(YOUR GOAL)
Each line in the entries that has the word "создать" has to be copied.
--- --- ---
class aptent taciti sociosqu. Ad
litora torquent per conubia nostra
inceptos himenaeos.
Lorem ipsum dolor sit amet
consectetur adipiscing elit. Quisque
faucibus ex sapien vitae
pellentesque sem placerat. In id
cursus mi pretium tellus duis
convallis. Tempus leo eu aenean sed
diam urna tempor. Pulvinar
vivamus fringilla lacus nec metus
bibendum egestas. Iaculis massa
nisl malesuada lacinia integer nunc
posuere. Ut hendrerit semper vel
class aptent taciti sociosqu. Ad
--- --- ---
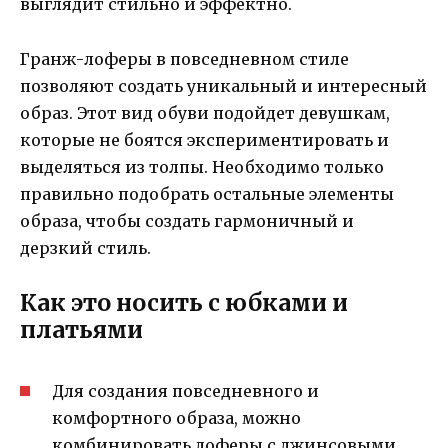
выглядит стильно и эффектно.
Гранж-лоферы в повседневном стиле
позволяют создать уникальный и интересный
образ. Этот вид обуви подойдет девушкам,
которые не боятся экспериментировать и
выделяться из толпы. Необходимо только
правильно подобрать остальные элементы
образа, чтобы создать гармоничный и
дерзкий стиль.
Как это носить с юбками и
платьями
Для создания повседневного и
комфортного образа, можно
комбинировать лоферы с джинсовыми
--- --- ---
(SOLUTION)
позволяют создать уникальный и интересный
образа, чтобы создать гармоничный и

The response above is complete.